1. Kubernetes is fully open source.

I suspect that the single reason why Kubernetes is so popular is that it is a completely open source platform.

That’s a key differentiator between Kubernetes and other container orchestration tools. AWS ECS, which is one of the only really viable alternatives to Kubernetes today, is proprietary. Docker’s Swarm orchestrator is open source, of course, but the Docker platform as a whole hasn't been completely open source for all of its history. (If it had been, I think Docker probably would have gained an edge over Kubernetes, but that’s a story for another time.)

The fact that Kubernetes is open source matters not just because of the warm and fuzzy feelings that open source conjures among some developers,  but also because it has encouraged the creation of an expansive, dynamic ecosystem surrounding Kubernetes. No matter what you want to do with Kubernetes--like orchestrate VMs in addition to containiers--or which storage system or networking architecture you want to connect it to, there is probably an open source tool to help you do it. If Kubernetes itself were closed-source, it’s hard to imagine such a thriving ecosystem surrounding it.

2. Kubernetes manages everything through code.

Although there are GUI dashboards for Kubernetes, I’ve yet to meet a developer or IT engineer who manages Kubernetes primarily through a GUI. They use command-line utilities and deployment files instead.

That’s not because the Kubernetes GUIs aren’t good enough. It’s because the ability to do everything in code using a consistent set of tools and formats (like kubectl and YAML files) is part of what makes Kubernetes so powerful. When you define and manage every aspect of your software stack through code, your processes become much more repeatable, scalable and reliable.

3. Kubernetes runs anywhere.

Another major reason why Kubernetes is so popular is that it runs anywhere. Kubernetes often goes hand-in-hand with the cloud because Kubernetes clusters are frequently hosted in the cloud. But Kubernetes is also perfectly capable of running on-prem, in a colocation facility, or even in all of these places at once, if you use Kubernetes as a hybrid cloud solution.

It’s easy to take Kubernetes’s infrastructure-agnosticism for granted. But if you step back and think about the history of Kubernetes and the business environment in which it exists--such as the fact that Google created Kubernetes, and companies like Google, Red Hat/IBM and Microsoft dominate Kubernetes development--you realize that it didn’t have to be this way. It’s easy to imagine a world where Kubernetes was designed only to run on certain clouds, for instance (I suspect Google, Red Hat and Microsoft wouldn’t mind if Kubernetes weren’t AWS-compatible), or where it doesn’t work on-prem (in which case you’d have to pay money to a cloud provider like Google, Microsoft or IBM to run it).

But that’s not the world we live in. Kubernetes works anywhere and with anything. (Well, you can only manage Windows servers as worker nodes and not masters, but that’s a pretty minor limitation.)

4. There is minimal Kubernetes fragmentation.

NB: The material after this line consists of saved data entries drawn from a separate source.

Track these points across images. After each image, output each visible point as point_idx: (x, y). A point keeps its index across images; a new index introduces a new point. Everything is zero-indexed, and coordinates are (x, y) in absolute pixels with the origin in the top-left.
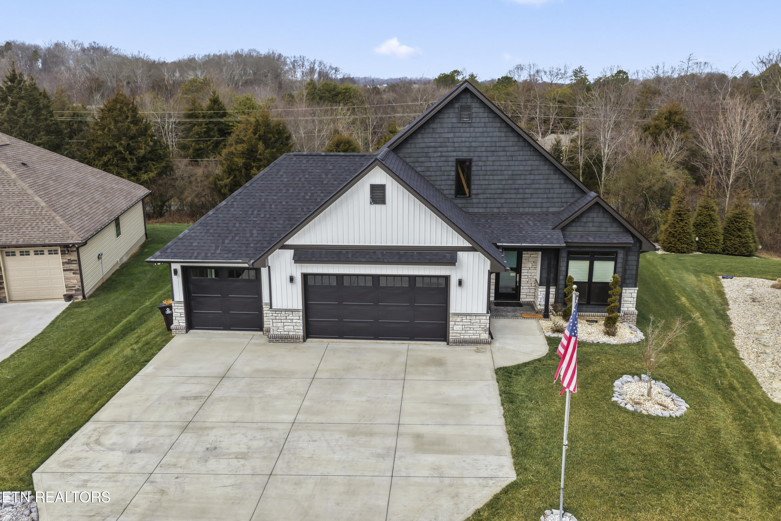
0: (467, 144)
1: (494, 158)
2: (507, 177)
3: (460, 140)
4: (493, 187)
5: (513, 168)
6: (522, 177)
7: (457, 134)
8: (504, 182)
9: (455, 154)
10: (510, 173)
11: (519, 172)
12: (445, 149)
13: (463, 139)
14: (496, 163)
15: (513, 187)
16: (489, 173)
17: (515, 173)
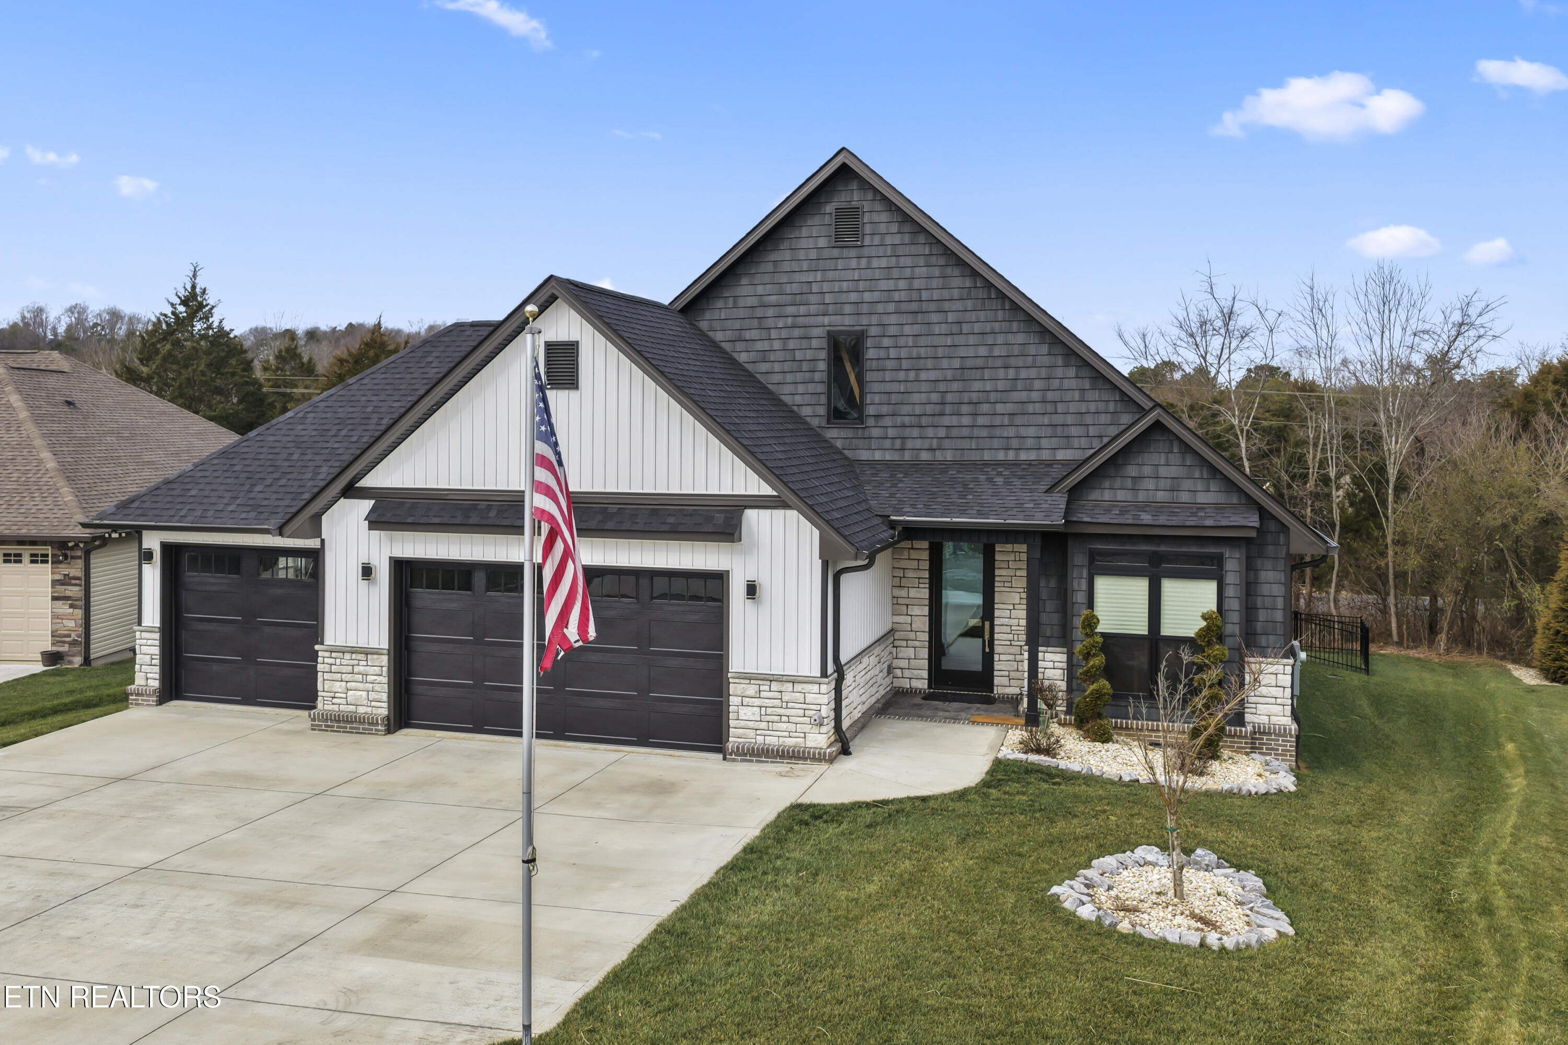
0: (853, 297)
1: (916, 329)
2: (949, 374)
3: (836, 287)
4: (916, 398)
5: (962, 352)
6: (987, 374)
7: (831, 275)
8: (942, 387)
9: (826, 320)
10: (956, 363)
11: (980, 362)
12: (803, 310)
13: (845, 285)
14: (922, 341)
15: (966, 397)
16: (905, 364)
17: (969, 363)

Along similar lines, it’s worth appreciating the remarkable extent to which the experience of deploying and managing Kubernetes is the same, no matter which Kubernetes distribution you use or where you host it.

Sure, there are some subtle differences. OpenShift has a different command-line tool and a handful of features that are not present in other Kubernetes variants. Most of the managed Kubernetes servers have proprietary processes for upgrading to newer Kubernetes versions. Some also use proprietary access control and identity management frameworks within Kubernetes.

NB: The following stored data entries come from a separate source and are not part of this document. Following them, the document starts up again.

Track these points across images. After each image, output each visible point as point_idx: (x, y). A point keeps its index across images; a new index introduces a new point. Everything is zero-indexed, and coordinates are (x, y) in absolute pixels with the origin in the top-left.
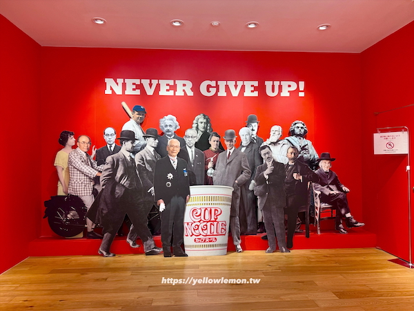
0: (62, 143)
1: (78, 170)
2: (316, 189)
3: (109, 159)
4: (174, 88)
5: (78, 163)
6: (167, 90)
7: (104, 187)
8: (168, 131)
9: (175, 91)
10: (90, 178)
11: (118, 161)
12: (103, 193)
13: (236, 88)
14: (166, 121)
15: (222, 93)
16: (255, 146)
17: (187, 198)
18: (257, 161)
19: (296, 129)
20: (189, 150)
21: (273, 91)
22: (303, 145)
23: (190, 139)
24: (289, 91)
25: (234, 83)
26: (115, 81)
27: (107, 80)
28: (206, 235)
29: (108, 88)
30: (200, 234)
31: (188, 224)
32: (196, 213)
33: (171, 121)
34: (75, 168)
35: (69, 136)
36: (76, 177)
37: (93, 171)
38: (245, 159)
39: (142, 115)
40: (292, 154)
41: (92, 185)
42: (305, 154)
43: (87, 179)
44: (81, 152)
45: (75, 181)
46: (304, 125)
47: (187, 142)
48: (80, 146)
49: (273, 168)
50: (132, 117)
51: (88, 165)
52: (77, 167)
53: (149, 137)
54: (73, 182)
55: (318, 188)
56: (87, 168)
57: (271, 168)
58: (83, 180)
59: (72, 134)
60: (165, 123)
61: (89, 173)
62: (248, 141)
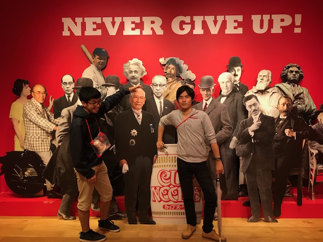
0: (17, 93)
1: (34, 123)
2: (312, 147)
3: (65, 112)
4: (140, 26)
5: (34, 115)
6: (133, 29)
7: (60, 144)
8: (133, 78)
9: (142, 29)
10: (47, 133)
12: (60, 151)
13: (215, 25)
14: (131, 66)
15: (198, 30)
16: (238, 96)
17: (155, 158)
18: (240, 114)
19: (289, 74)
20: (157, 101)
21: (262, 27)
22: (297, 93)
23: (158, 88)
24: (281, 27)
25: (213, 18)
26: (74, 20)
27: (64, 20)
28: (177, 202)
29: (66, 28)
30: (170, 200)
31: (155, 188)
32: (166, 176)
33: (137, 66)
34: (31, 121)
35: (24, 85)
36: (32, 131)
37: (51, 125)
38: (226, 113)
39: (104, 60)
40: (284, 105)
41: (49, 140)
42: (299, 104)
43: (44, 133)
44: (36, 104)
45: (31, 135)
46: (299, 69)
47: (154, 92)
48: (35, 96)
49: (260, 123)
50: (92, 62)
51: (45, 118)
52: (33, 119)
53: (109, 86)
54: (29, 137)
55: (314, 146)
56: (44, 121)
57: (258, 123)
58: (40, 134)
59: (27, 83)
60: (130, 68)
61: (46, 127)
62: (229, 89)
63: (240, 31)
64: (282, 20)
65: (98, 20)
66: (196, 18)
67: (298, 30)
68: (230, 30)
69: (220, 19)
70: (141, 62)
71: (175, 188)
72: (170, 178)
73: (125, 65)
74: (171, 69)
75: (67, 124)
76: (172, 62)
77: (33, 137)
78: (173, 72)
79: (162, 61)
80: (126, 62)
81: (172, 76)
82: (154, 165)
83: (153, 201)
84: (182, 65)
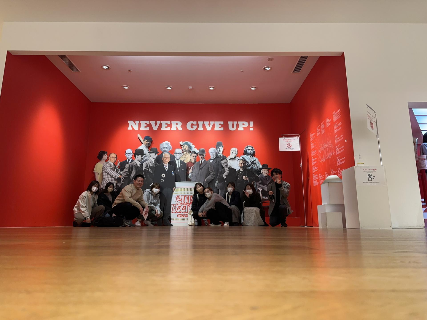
0: (100, 158)
1: (108, 174)
2: (259, 187)
3: (127, 166)
4: (170, 126)
5: (109, 170)
6: (166, 127)
7: (123, 183)
8: (165, 151)
10: (115, 179)
11: (132, 167)
13: (209, 126)
14: (164, 145)
15: (201, 129)
17: (174, 189)
18: (219, 168)
19: (247, 150)
20: (177, 161)
21: (233, 127)
22: (252, 160)
23: (178, 155)
24: (243, 128)
25: (208, 122)
26: (135, 122)
27: (129, 122)
28: (185, 213)
29: (130, 126)
30: (181, 212)
31: (173, 205)
32: (179, 199)
33: (167, 145)
34: (107, 173)
35: (104, 154)
36: (106, 178)
37: (117, 175)
38: (211, 167)
39: (150, 142)
40: (242, 164)
41: (116, 183)
42: (254, 166)
43: (113, 179)
44: (110, 163)
45: (106, 180)
46: (253, 148)
47: (175, 157)
48: (110, 159)
49: (229, 171)
50: (143, 143)
51: (115, 171)
52: (108, 172)
53: (152, 153)
54: (104, 181)
55: (260, 186)
56: (114, 173)
57: (228, 172)
58: (111, 180)
59: (106, 153)
60: (163, 146)
61: (115, 176)
62: (214, 156)
63: (222, 129)
64: (243, 124)
65: (148, 122)
66: (199, 122)
67: (251, 129)
68: (217, 129)
69: (212, 123)
70: (169, 143)
71: (184, 205)
72: (181, 200)
73: (161, 144)
74: (186, 147)
75: (128, 172)
76: (187, 144)
77: (106, 181)
78: (187, 149)
79: (181, 143)
80: (162, 142)
81: (186, 151)
82: (174, 193)
83: (172, 213)
84: (192, 145)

But in general, Kubernetes skills and resources are reusable across any environment or configuration. This makes Kubernetes much less fragmented than, say, Linux, where processes like installing software or setting up the network can be wildly different from one Linux distribution to another.

Conclusion

Your reasons for loving (or, for that matter, hating) Kubernetes may vary. But by and large, I suspect that factors like being completely open source and providing a consistent, code-based administrative experience across all configurations are why Kubernetes has proven the most popular container orchestration tool by far.